To add further yikes, I guess this may in fact be a true story, and the woman in question actually killed herself by jumping off of a cliff to avoid marrying someone. Here is the song:
This song was featured in the movie “Borat!” even though the movie isn’t about Macedonia at all. It isn’t in the official soundtrack, but it was on Wikipedia so I guess that makes it real.
Romania’s Ciprian Porumbescu
Ciprian Porumbescu was one of the most celebrated Romanian composers of all time, despite having died at the age of 29. Ciprian was a busy dude, writing poetry, music and articles, composing, playing piano and violin, conducting, and staying involved in public cultural life. I don’t do a single one of those things and I’m exhausted all the time.

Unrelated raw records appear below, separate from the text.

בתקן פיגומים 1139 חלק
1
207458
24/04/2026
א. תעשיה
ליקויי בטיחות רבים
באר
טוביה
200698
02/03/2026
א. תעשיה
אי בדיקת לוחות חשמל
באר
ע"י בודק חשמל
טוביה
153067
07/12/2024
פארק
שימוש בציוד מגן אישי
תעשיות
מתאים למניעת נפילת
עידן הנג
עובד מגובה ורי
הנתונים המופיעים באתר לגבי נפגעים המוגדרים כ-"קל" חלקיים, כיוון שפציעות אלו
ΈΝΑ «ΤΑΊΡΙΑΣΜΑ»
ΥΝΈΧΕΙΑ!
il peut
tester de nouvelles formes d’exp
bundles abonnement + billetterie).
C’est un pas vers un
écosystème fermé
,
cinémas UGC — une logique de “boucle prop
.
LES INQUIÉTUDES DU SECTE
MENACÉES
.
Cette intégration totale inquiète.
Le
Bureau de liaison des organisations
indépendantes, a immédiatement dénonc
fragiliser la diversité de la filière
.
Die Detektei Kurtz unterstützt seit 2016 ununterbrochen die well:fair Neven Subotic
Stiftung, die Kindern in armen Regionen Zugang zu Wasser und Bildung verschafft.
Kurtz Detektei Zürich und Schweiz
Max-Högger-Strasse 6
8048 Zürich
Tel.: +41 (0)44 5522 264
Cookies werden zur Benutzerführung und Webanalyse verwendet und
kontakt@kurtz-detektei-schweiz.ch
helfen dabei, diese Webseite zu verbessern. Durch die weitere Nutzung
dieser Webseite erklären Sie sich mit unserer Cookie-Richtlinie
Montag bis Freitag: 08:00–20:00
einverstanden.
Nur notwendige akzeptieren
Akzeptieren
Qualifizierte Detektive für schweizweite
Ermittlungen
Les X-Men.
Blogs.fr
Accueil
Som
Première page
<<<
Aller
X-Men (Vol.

He got arrested for his political beliefs and contracted tuberculosis in prison. He was then found not guilty and released. I’m not sure what his political beliefs were, but here is a song he wrote about Romania and he wrote many about his love for his country, so I guess that’s why he was found not guilty:
Jelena Mrnjavčević, aka Jefimija (I guess that could be her stage name?) is Serbia’s first female poet. She specialized in laments, a feminine lyric that people would turn into epic songs. Jelena’s infant son died shortly after her father died, and they were buried together in a cemetery. Women were not allowed in the cemetery (?! wtf) so she was unable to mourn her losses. She turned to writing and instead of writing on paper, she engraved her words on a coin given to her son at his baptism. A few years later, her husband also died. At this point, Jelena became a nun. She continued writing and her work was notable because it broke tradition. She wrote in first person and wrote to specific people, rather than to God.